Fall film festival season is underway, with Venice ongoing, Telluride occurring over the weekend, and TIFF kicking off this Thursday. In the midst of what should be cinema’s most glamorous fortnight, the double strike continues unabated. If anything, we’re going backwards after a series of recent false starts as AMPTP met amongst themselves last week to hash out some internal issues. These are companies united in collective bargaining, but they are, in every other way, competitors. And especially when you talk about traditional movie studios and streaming companies like Netflix, Amazon, and Apple, you’re talking about companies that are fundamentally not in the same business. I had been saying “what if AMPTP breaks up” as a joke but like…what IF AMPTP breaks up?


Barry Diller, former CEO of both Paramount and 20th Century Fox, expressed this very idea heading into the long Labor Day weekend, saying, I think the producers ought to go [to the guilds] and say, ‘We’re on our own, we’re going to go straight with you directly, we are your savior. Historically, we’ve been in business together for literally 100 years. We are your natural allies, not your enemies.'”

I dunno about “we are your savior”, at this point, the studios need the unions to prop up their public perception, which remains in the gutter as public support for the unions is still, months later, overwhelming. If anything, it’s going UP. The latest Gallup Poll puts support among the American public over 70% favoring the writers. But I agree with Diller’s overall sentiment. If AMPTP can’t agree among themselves how to move forward productively in negotiations with the WGA, and SAG-AFTRA after them, then yes, they probably should seriously consider splitting up and making their own deals. After all, it’s working for the non-AMPTP companies, like A24 and Neon, which premiered Ferrari in Venice over the weekend. 


Adam Driver put it in plain language:

This is my point! Companies like Neon and A24 are worth a FRACTION of the multi-billion-dollar studios and streamers, yet they can sign the “dream demands” of SAG without hassle and get on with their business, which means it’s not really about the money. If it was, if it was actually true that the studios cannot afford to meet the “dream demands” of the unions, then a smaller company like Neon DEFINITELY wouldn’t be able to. But Neon can! Which means the studios can. They just won’t. 

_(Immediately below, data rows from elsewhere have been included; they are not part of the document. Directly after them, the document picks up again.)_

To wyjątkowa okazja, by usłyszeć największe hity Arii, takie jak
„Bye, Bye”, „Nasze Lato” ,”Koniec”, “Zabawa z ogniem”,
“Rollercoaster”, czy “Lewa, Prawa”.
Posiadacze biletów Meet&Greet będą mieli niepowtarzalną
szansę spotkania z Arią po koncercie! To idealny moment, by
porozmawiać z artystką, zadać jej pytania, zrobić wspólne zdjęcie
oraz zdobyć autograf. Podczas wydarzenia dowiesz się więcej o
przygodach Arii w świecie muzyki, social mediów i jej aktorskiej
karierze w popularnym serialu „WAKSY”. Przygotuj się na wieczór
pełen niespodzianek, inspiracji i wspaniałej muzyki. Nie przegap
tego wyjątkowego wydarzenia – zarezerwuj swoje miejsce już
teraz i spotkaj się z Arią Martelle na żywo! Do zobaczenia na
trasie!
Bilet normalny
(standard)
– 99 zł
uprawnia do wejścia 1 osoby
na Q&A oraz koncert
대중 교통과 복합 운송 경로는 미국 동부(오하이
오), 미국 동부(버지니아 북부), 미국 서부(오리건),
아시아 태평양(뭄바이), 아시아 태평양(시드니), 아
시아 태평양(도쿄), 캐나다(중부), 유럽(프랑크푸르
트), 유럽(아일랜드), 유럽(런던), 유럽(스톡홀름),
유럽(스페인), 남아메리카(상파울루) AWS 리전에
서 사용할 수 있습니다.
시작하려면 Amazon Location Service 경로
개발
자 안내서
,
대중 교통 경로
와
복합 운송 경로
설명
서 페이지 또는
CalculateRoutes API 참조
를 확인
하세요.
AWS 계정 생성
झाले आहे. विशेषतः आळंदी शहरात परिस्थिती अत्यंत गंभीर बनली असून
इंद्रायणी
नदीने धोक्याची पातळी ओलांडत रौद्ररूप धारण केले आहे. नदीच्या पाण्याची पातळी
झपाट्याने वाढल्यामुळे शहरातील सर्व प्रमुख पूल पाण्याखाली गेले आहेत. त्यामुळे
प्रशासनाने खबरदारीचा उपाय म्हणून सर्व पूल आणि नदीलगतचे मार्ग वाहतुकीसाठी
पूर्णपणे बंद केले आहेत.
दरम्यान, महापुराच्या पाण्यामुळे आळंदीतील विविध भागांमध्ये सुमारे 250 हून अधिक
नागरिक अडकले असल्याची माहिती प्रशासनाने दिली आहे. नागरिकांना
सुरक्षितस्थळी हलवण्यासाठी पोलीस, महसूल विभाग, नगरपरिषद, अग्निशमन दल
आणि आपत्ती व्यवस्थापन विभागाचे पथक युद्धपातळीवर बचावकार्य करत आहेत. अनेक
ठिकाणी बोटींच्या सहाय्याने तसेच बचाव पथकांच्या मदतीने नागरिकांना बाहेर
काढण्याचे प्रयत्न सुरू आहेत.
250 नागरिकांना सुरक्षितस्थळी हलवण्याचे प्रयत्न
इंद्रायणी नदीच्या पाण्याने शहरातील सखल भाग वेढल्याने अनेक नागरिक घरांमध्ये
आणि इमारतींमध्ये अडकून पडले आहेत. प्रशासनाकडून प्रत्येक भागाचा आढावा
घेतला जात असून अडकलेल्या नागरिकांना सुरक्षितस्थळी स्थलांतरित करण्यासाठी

(The studios apparently love shooting themselves in the foot. Matthew Belloni revealed in his Puck newsletter that Taylor Swift’s dad, Scott, called AMC CEO Adam Aron directly about distributing her upcoming concert film, The Eras Tour, using a direct-to-consumer model after being “disappointed” in discussions with a couple of studios about distributing the film. The Eras Tour is estimated to make $150 million, of which no studio will receive a dime. Taylor Swift signed the interim agreement AND told the studios to go f-ck themselves!)

I wonder what IS stopping any company from just pulling out of the AMPTP tomorrow and signing a deal with the unions and getting people back to work. If there are any labor lawyers who can weigh in, please do, because at this point, this seems like the obvious solution. Studios and streamers have different priorities—one cares infinitely more about theatrical box office than the other, for instance—and Sony doesn’t even HAVE a streaming service to worry about, so what do they care about streaming residuals? What does Sony care about transparency in streaming data, or anything else to do with streaming? They’re not in that business, period. But yet, they’re held up by the collective bargaining model. Wouldn’t it make more sense for Sony to just go to the guilds directly and make a deal that actually works for them?


There’s no end in sight for the strikes. But maybe one way forward is for the studio side to start thinking seriously about whether or not the AMPTP model is even working for them. It doesn’t seem to be. AMPTP has survived since 1924, but up until 2007, when Netflix started streaming movies and shows online, everyone was in the same business. Now, there are essentially two businesses: theatrical and streaming, and their priorities are not the same. The way they will compensate talent is not the same. Maybe it’s time to admit that it’s not the writers and actors being “unrealistic”, but the CEOs, for expecting to be able to make one deal that satisfies all parties, when they can’t even agree amongst themselves how to move forward.